With Tony Judt & Ahmadinejad, Dreaming of a World Without Israel
The columnist cites the "gifted British historian Tony Judt ...." Judt is a vocal post- or anti-Zionist advocate of a "one-state solution" in which Israel abandons its Jewish character in favor of a "bi-national" Palestine of Israel, the West Bank and Gaza Strip - the Palestine Liberation Organization's old propaganda slogan of a "democratic, secular Palestine," Except that when the Arabs outnumber the Jews in such a state, it would be unlikely to remain either democratic or secular. And if the Jews aren't expelled or worse, they would likely become second-class citizens walking on eggshells, as they have been in every Arab or Muslim country they have resided in.

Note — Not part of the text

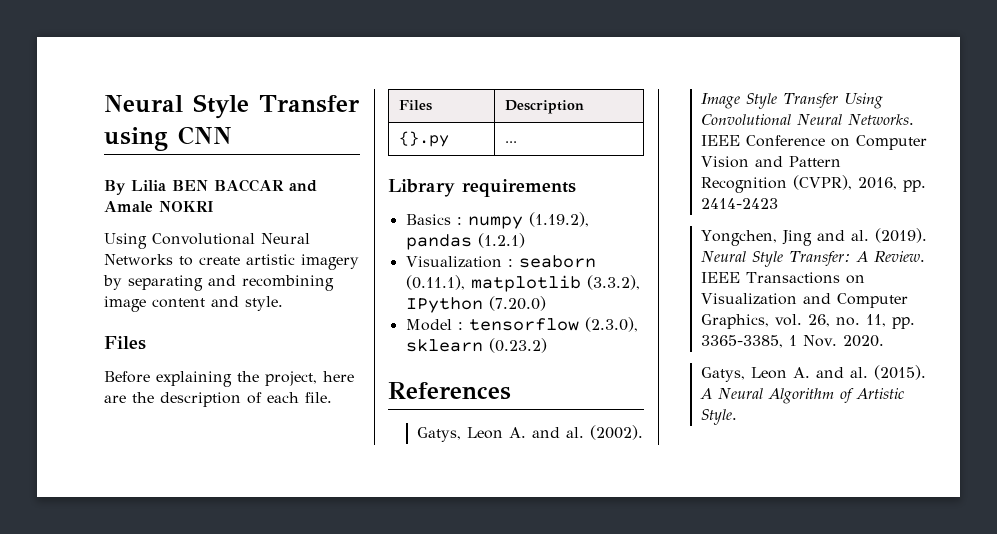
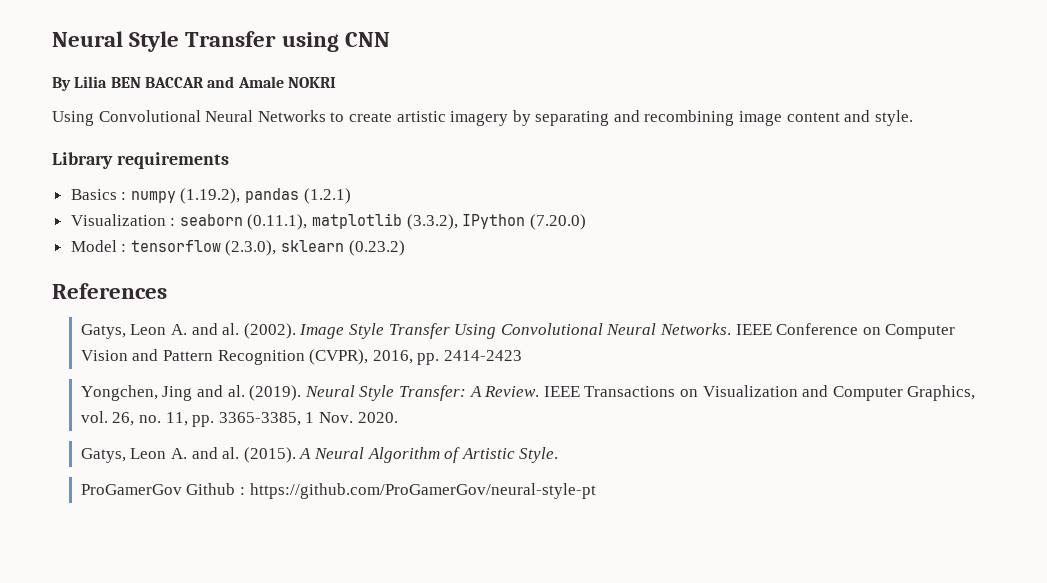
[104,336,146,350] [104,371,354,387] [104,392,332,407] [398,100,432,111] [504,100,584,114] [398,131,449,147] [504,141,517,143] // Files // Before explaining the project, here are the description of each file. // Files | Description // {}.py | ... -> (913, 118) none
(737, 417) none -> [80,483,596,499] // ProGamerGov Github : https://github.com/ProGamerGov/neural-style-pt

Cohen simply cannot comprehend that Israel was not to be just a refuge for Jews fleeing oppression, but the center of a Jewish people reborn and flourishing. And, despite the war waged against it, so it has become. Without this "mistake," the Jewish people, in demographic decline elsewhere, would face a tenuous future. Last October, Ahmadinejad asked the world to consider "A Future Without the United States and Israel." Such a future is the logical conclusion of a column whose premise is that "Israel is a mistake."